その意味で併せて含蓄深いのが2008年の著書『ポケットは80年代がいっぱい』だ。15歳で上京後、アングラ文化の渦中に身を置いた氏の個人史を軸に、既存の権威を壊し、脱構築を模索した時代の律動を伝える一冊だ。
「多少壊しすぎたかもしれないと中沢新一さんは言いますけど、少なくとも今みたいに正論っぽい圧力の前で牽制しあう薄気味の悪さはなかったと思う。例えば田中康夫さんが岩波文庫もJJも等価だと言って価値のヒエラルキーを壊した後、お金という宗教や経済的成功が最高権威として君臨してしまった。
そして経済大国神話も揺らいだ今、新たな寄る辺として編み出されたのが『私たちの日本だけが凄い』なんでしょうけど、事実を歪めた報道やそれを鵜呑みにした集団催眠状態が70年前に何をもたらしたか、日本人が知らないはずはないんです。
こうなると原発事故にも懲りない日本人は戦争まで突き進みかねない。客観性を失うのはそれほど恐いことで、せめて“劣化”と言い続けるしかないんです」
いざという時に耳に心地よい言葉より、そうでない言葉を吐く人の方が、信用できるのはいまさら歴史を繙いてみるまでもないことだろう。

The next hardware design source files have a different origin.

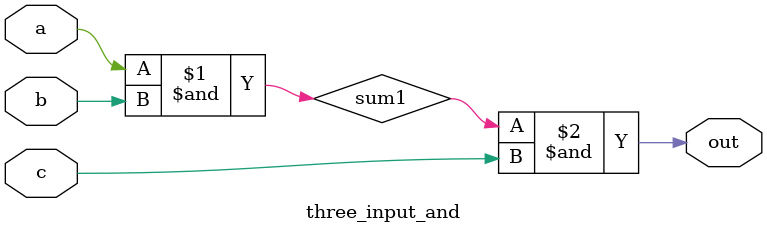
<source format=v>
module three_input_and(a,b,c,out);
    input a, b,c;
    output out;
    wire sum1;

    and x1(sum1,a,b);
    and x2(out,sum1,c);


endmodule



</source>
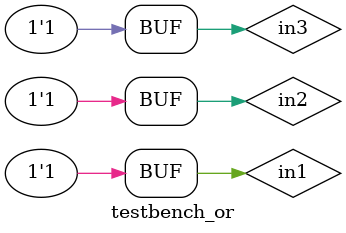
<source format=v>
module testbench_or;
reg in1,in2,in3;
wire out1;
or3 a1(.a(in1),.b(in2),.c(in3),.d(out1));
initial
 begin
 in1=0;in2=0;in3=0;

 #10 in1=0;in2=0;in3=1;

 #10 in1=0;in2=1;in3=0;
 
 #10 in1=0;in2=1;in3=1;

 #10 in1=1;in2=0;in3=0;
 
 #10 in1=1;in2=0;in3=1;

 #10 in1=1;in2=1;in3=0;

 #10 in1=1;in2=1;in3=1;
 #10 ;
 
 end
endmodule

</source>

【著者プロフィール】香山リカ(かやま・りか):1960年北海道生まれ。東京医科大学卒。精神科医。現在は立教大学現代心理学部教授の傍ら診療所の勤務医も務め、執筆やテレビ出演に多忙な日々を送る。『ぷちナショナリズム症候群』『仕事中だけ「うつ病」になる人たち』『しがみつかない生き方』『ソーシャルメディアの何が気持ち悪いのか』など著書多数。最近は吉田類氏のDVDにハマる。「居酒屋情報より世のオジサマ方を惹きつける彼の存在感に興味がある」。159cm、B型。